▶ Exercise directions:
When you reach the line containing "Esse erro geralmente" in the entries below, begin reproducing lines exactly, and stop once the line containing "3. Siga o guia" is done.
[Data to use Boundary: Start]
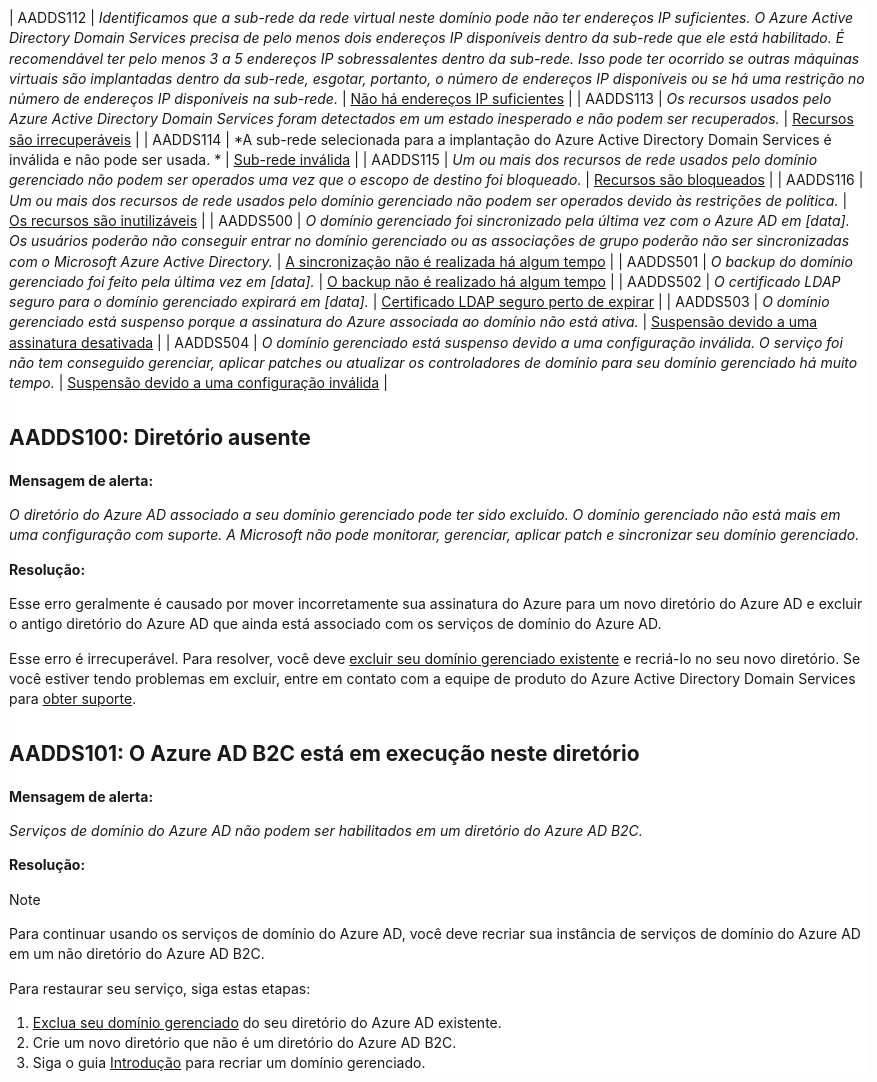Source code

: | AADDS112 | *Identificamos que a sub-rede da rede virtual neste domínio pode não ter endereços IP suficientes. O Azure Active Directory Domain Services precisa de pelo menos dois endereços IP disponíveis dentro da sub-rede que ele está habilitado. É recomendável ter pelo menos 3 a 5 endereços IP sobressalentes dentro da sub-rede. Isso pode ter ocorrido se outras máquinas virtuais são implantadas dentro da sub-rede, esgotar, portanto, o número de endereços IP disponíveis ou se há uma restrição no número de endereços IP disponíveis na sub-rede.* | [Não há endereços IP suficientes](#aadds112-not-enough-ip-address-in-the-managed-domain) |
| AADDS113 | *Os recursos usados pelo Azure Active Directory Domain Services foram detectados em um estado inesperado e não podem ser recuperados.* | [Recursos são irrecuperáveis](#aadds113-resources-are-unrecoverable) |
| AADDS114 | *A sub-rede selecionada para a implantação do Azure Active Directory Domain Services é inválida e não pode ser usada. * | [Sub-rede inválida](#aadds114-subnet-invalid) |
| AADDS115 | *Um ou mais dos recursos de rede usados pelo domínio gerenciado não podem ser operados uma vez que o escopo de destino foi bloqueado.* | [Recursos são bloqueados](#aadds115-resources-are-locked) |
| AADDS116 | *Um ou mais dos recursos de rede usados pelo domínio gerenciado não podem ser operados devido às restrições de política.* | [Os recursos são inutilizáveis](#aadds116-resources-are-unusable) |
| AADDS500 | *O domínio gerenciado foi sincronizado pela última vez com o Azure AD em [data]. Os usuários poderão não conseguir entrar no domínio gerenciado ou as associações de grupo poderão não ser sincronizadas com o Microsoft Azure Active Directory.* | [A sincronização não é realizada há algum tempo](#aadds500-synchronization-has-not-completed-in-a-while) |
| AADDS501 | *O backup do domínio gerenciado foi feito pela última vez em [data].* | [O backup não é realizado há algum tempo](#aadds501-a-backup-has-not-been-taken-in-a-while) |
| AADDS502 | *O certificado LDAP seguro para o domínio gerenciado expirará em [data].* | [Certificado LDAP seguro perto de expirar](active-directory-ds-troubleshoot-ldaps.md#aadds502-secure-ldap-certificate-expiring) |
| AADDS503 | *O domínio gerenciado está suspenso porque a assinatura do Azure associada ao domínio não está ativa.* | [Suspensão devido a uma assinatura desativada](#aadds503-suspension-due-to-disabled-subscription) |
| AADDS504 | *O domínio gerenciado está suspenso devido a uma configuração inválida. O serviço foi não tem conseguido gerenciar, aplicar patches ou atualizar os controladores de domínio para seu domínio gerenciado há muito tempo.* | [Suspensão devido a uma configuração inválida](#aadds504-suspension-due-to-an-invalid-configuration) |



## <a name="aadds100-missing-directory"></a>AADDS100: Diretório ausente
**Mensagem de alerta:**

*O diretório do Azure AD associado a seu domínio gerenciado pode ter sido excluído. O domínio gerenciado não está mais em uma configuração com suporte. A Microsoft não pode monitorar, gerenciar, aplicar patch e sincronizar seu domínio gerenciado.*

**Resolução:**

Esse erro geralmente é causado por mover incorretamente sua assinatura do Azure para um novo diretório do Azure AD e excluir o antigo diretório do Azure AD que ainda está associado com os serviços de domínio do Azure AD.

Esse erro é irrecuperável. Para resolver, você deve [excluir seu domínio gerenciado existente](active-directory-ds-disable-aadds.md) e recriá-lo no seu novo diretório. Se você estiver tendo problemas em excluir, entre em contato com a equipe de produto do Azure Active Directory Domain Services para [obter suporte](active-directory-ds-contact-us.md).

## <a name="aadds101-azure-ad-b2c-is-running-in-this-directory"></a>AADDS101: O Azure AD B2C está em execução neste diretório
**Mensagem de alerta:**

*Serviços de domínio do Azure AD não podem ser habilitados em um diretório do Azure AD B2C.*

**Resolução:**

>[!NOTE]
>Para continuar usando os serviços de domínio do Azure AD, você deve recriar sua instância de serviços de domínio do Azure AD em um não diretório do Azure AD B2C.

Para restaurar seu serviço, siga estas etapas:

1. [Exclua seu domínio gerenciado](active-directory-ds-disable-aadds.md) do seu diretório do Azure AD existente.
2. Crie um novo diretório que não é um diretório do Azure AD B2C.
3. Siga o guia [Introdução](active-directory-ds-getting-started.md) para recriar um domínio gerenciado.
[Data to use Boundary: End]
[Data to use Boundary: Start]
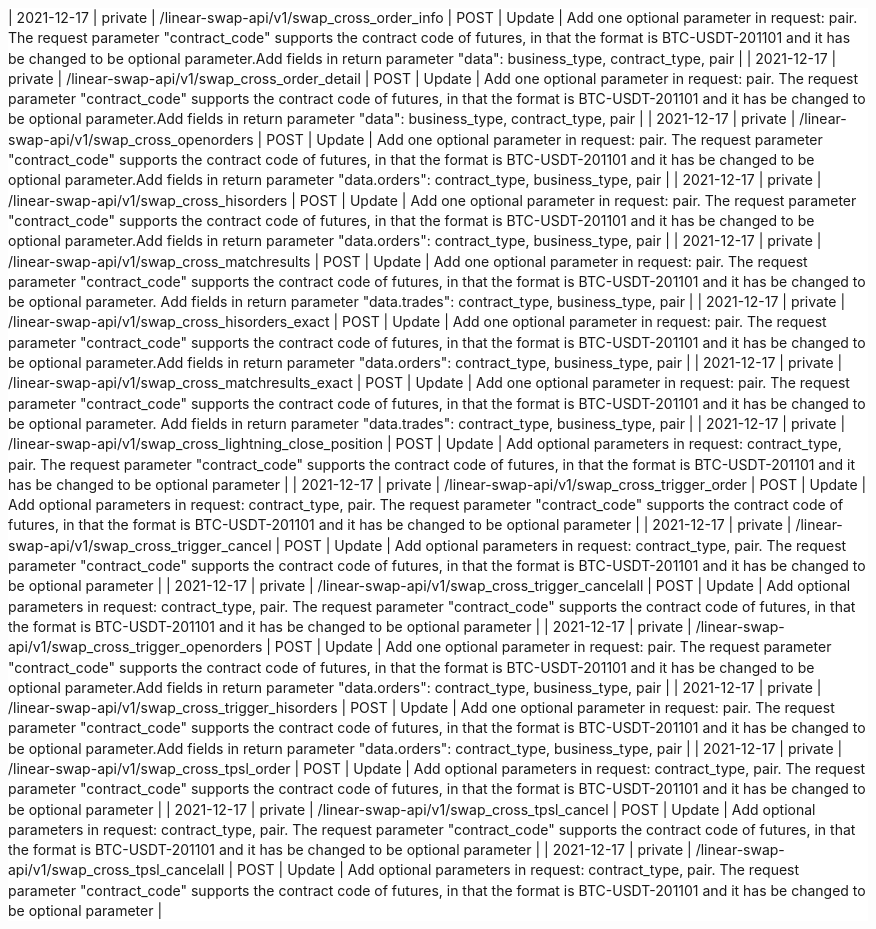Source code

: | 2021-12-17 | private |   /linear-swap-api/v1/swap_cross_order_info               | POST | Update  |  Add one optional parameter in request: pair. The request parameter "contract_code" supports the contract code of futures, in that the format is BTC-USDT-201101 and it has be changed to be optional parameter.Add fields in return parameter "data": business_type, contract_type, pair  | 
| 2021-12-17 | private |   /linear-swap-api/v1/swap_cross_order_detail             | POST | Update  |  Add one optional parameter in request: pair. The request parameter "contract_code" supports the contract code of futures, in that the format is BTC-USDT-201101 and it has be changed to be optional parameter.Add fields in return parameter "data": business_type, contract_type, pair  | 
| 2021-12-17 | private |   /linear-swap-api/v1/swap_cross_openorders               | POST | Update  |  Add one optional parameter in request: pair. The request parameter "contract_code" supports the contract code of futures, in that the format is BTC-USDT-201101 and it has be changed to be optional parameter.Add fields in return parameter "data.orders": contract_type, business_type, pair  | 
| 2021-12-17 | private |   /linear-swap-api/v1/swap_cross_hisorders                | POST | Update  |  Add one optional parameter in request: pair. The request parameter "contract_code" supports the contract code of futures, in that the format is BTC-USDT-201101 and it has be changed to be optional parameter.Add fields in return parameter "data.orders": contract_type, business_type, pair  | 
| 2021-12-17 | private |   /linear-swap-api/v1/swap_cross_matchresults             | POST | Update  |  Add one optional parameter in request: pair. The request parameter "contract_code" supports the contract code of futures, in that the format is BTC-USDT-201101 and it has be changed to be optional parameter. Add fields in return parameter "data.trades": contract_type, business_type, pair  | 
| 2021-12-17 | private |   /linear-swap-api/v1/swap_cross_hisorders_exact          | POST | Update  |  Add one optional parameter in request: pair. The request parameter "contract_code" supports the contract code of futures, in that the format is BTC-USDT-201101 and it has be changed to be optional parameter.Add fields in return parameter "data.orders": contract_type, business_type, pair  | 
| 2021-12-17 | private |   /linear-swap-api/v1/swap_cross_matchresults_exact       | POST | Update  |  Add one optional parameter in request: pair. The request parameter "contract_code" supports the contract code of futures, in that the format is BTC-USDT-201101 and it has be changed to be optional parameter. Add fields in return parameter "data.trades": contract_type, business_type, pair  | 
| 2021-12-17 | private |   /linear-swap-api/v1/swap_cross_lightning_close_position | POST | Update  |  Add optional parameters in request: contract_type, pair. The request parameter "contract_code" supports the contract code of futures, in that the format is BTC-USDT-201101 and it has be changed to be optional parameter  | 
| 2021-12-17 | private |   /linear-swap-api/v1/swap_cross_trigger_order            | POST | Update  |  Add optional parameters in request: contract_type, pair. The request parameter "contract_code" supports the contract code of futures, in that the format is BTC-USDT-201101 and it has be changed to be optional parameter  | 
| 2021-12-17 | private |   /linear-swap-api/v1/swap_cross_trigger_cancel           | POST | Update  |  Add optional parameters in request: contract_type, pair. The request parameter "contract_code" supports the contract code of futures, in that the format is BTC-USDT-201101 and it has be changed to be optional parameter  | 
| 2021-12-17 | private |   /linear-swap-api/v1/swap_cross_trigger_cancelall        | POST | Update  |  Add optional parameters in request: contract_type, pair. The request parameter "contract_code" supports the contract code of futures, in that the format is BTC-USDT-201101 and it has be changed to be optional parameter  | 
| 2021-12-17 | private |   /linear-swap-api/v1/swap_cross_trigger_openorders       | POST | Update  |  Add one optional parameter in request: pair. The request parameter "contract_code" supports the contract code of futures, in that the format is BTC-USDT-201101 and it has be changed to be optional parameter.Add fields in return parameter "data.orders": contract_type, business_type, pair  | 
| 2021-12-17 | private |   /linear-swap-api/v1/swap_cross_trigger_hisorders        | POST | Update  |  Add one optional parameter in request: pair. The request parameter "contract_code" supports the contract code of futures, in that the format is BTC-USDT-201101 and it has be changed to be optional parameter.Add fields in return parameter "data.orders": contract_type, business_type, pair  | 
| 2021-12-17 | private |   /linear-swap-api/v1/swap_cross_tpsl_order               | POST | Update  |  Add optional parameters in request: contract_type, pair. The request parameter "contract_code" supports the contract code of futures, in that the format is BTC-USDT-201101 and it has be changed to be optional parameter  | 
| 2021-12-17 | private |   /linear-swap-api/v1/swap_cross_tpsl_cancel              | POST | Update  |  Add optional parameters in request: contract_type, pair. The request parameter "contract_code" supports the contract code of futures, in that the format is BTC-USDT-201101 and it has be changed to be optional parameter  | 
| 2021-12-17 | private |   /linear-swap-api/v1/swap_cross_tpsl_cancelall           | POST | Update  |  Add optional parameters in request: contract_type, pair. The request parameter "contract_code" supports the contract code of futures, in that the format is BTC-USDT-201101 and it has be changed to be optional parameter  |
[Data to use Boundary: End]
▶ Completed task:
Esse erro geralmente é causado por mover incorretamente sua assinatura do Azure para um novo diretório do Azure AD e excluir o antigo diretório do Azure AD que ainda está associado com os serviços de domínio do Azure AD.

Esse erro é irrecuperável. Para resolver, você deve [excluir seu domínio gerenciado existente](active-directory-ds-disable-aadds.md) e recriá-lo no seu novo diretório. Se você estiver tendo problemas em excluir, entre em contato com a equipe de produto do Azure Active Directory Domain Services para [obter suporte](active-directory-ds-contact-us.md).

## <a name="aadds101-azure-ad-b2c-is-running-in-this-directory"></a>AADDS101: O Azure AD B2C está em execução neste diretório
**Mensagem de alerta:**

*Serviços de domínio do Azure AD não podem ser habilitados em um diretório do Azure AD B2C.*

**Resolução:**

>[!NOTE]
>Para continuar usando os serviços de domínio do Azure AD, você deve recriar sua instância de serviços de domínio do Azure AD em um não diretório do Azure AD B2C.

Para restaurar seu serviço, siga estas etapas:

1. [Exclua seu domínio gerenciado](active-directory-ds-disable-aadds.md) do seu diretório do Azure AD existente.
2. Crie um novo diretório que não é um diretório do Azure AD B2C.
3. Siga o guia [Introdução](active-directory-ds-getting-started.md) para recriar um domínio gerenciado.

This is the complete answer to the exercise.